- _Work request_:
For each entry, repeat the text exactly and omit any picture it holds.

Collected data entries
>>>
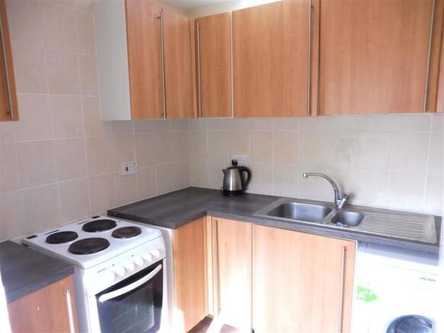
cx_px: 222
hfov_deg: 71.6
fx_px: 308
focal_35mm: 24
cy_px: 166
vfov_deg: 56.8
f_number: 3.3
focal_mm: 4.3
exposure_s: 1/60
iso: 200
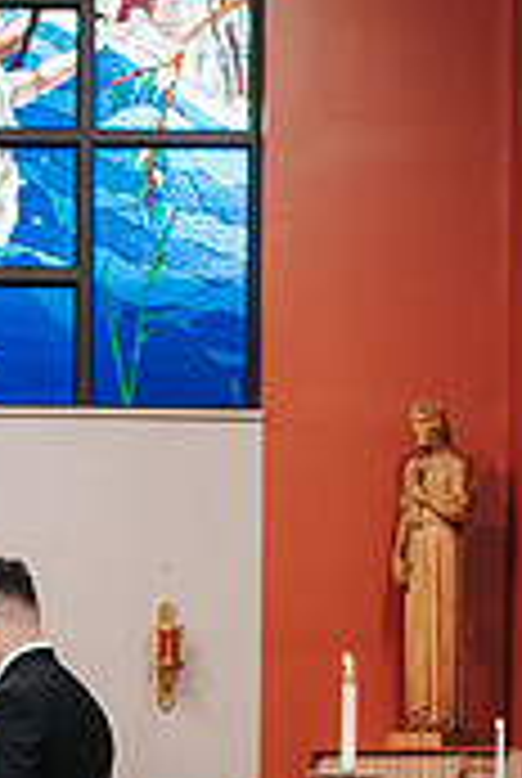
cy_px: 1021
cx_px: -82
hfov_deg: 7.2
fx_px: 4116
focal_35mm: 190
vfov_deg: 10.6
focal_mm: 35
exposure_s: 1/125
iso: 500
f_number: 2.8
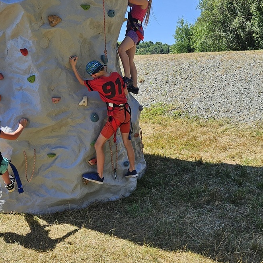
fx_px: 344
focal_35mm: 40
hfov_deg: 41.7
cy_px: 112
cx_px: 152
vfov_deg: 41.8
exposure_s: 1/1076
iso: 25
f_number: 1.8
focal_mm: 5.4
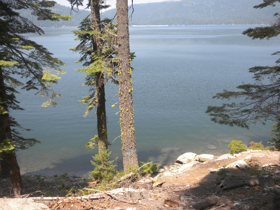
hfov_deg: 50.2
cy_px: 105
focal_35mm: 37
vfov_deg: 38.6
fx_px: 299
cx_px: 140
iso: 64
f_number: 3.5
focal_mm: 6.6
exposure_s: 1/324
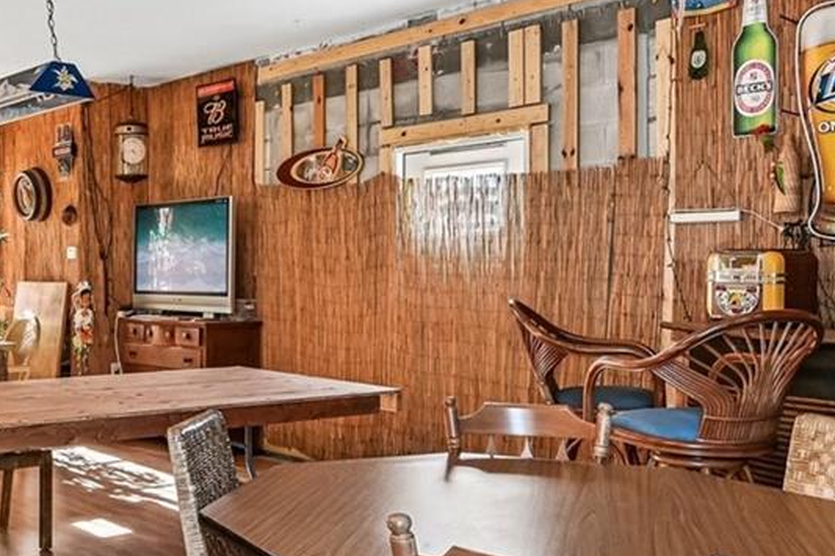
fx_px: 974
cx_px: 132
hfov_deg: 43.5
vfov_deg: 31.9
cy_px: 279
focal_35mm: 42
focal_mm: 14
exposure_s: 1/20
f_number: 8
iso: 2500
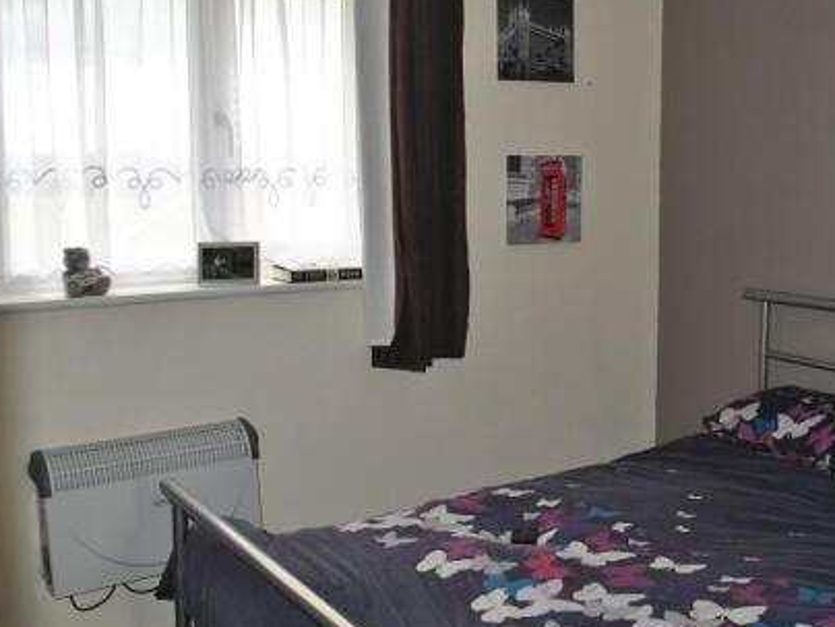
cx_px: 578
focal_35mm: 42
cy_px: 311
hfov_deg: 43.9
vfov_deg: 34.3
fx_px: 1013
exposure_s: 1/60
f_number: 3.5
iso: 200
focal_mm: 18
<<<
- _Response_:
cx_px: 222
hfov_deg: 71.6
fx_px: 308
focal_35mm: 24
cy_px: 166
vfov_deg: 56.8
f_number: 3.3
focal_mm: 4.3
exposure_s: 1/60
iso: 200
cy_px: 1021
cx_px: -82
hfov_deg: 7.2
fx_px: 4116
focal_35mm: 190
vfov_deg: 10.6
focal_mm: 35
exposure_s: 1/125
iso: 500
f_number: 2.8
fx_px: 344
focal_35mm: 40
hfov_deg: 41.7
cy_px: 112
cx_px: 152
vfov_deg: 41.8
exposure_s: 1/1076
iso: 25
f_number: 1.8
focal_mm: 5.4
hfov_deg: 50.2
cy_px: 105
focal_35mm: 37
vfov_deg: 38.6
fx_px: 299
cx_px: 140
iso: 64
f_number: 3.5
focal_mm: 6.6
exposure_s: 1/324
fx_px: 974
cx_px: 132
hfov_deg: 43.5
vfov_deg: 31.9
cy_px: 279
focal_35mm: 42
focal_mm: 14
exposure_s: 1/20
f_number: 8
iso: 2500
cx_px: 578
focal_35mm: 42
cy_px: 311
hfov_deg: 43.9
vfov_deg: 34.3
fx_px: 1013
exposure_s: 1/60
f_number: 3.5
iso: 200
focal_mm: 18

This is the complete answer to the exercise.